● **Passage**
*** Block opens ***
- A single VoIP call uses only a small fraction of typical UK broadband capacity, so headline speed is rarely the limiting factor for one or two lines.
- VoIP needs both upload and download capacity, and because upload is usually the smaller figure on UK connections, it is more often the constraint.
- The codec used to compress the voice determines bandwidth per call, with compressed codecs needing less than uncompressed wideband ones.
- Ofcom reports UK average broadband speeds have risen sharply with fibre rollout, leaving most connections with ample capacity for voice.
- Latency, jitter and packet loss affect call quality more than raw speed once a baseline of a few hundred kilobits per second per call is met.
A single VoIP call typically needs under 100 kilobits per second in each direction, so almost any UK broadband can carry it. Upload capacity and connection stability matter more than headline download speed.
Last reviewed: June 2026
Why VoIP needs less speed than people assume
A common worry when switching a phone line to VoIP is that the broadband will not be fast enough. In practice, voice is one of the lightest things a connection ever carries. A telephone conversation contains a narrow band of audio frequencies, and the codecs that turn that audio into data packets compress it efficiently. The result is that a single call occupies a tiny slice of capacity compared with video streaming, large downloads or cloud backups. Even a modest connection from the era before fibre can usually carry several simultaneous calls without strain.
The reason call quality problems still occur is that bandwidth is only part of the story. Voice is real-time and unforgiving of delay, so the steadiness of the connection matters as much as its width. A fast connection that suffers spikes of latency or loses occasional packets can deliver worse calls than a slower but stable one. This is why measuring whether a connection can handle VoIP means looking beyond the headline speed to how consistently the line behaves under load.
Bandwidth per call by codec
The amount of data a call uses depends on the codec. A codec is the method used to encode and compress voice. The widely used G.711 codec sends uncompressed audio and produces good quality but uses the most bandwidth, in the region of 80 to 90 kilobits per second of payload per direction once packet overhead is included. The G.729 codec compresses the audio heavily and cuts that to roughly a quarter, at the cost of slightly reduced fidelity. Wideband codecs such as G.722 deliver clearer, more natural sound and use bandwidth broadly comparable to G.711, trading capacity for quality.
These figures are per call and per direction, so a household making one call at a time needs only a small reserve. The picture changes for offices running many concurrent calls, where the totals add up. A small business with several agents on calls simultaneously should multiply the per-call figure by the number of lines and add headroom. Even then, the totals remain modest against a modern fibre connection. The table below sets out indicative requirements.
It helps to understand why the payload figure is not the whole story. The raw voice data a codec produces is wrapped in several layers of packet headers before it travels across the network, and for short, frequent voice packets that overhead is proportionally large. This is the reason the usable bandwidth per call sits above the bare codec rate, and why doubling the codec efficiency does not halve the total demand. The size and frequency of packets can be tuned, with larger packets carrying more audio and reducing overhead at the cost of slightly more delay if one is lost, but the defaults most systems use are a sensible balance. The Opus codec behaves differently again, because it can vary its bitrate dynamically, dropping its demand when the connection is constrained and raising quality when there is room, which is why it has become common in modern software clients.
*** Block closes ***
● **Dataset entries**
*** Block opens ***
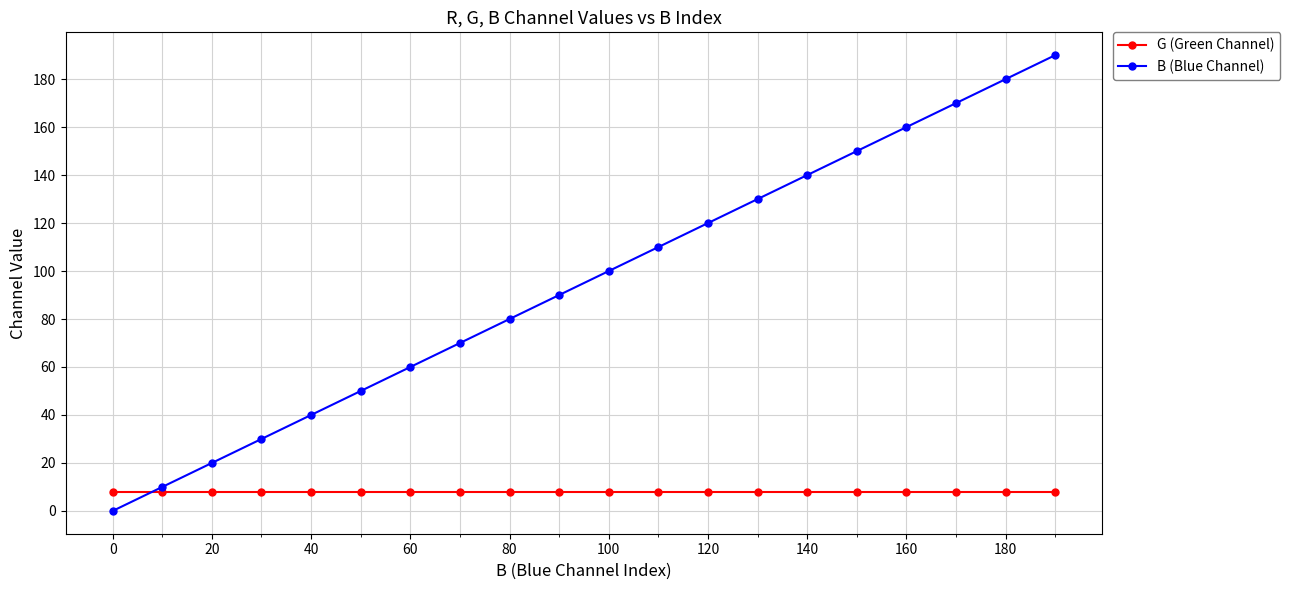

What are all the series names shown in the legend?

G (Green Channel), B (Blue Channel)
*** Block closes ***
*** Block opens ***
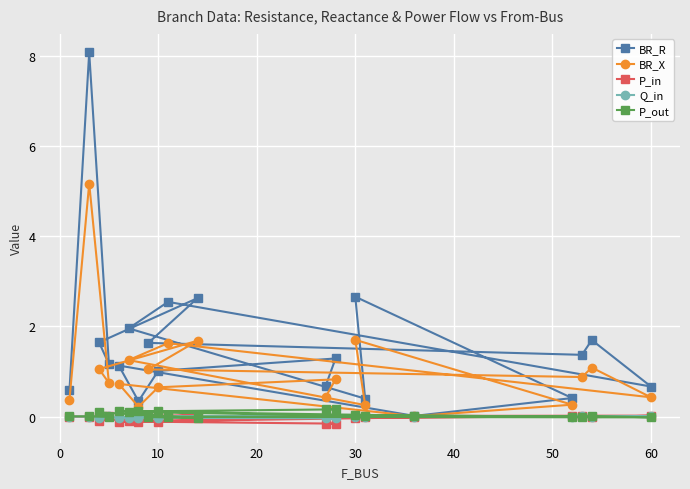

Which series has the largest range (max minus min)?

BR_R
*** Block closes ***
● **Exercise prompt**
List every codec that the text on VoIP bandwidth mentions by name.

● **Your response**
G.711, G.729, G.722, Opus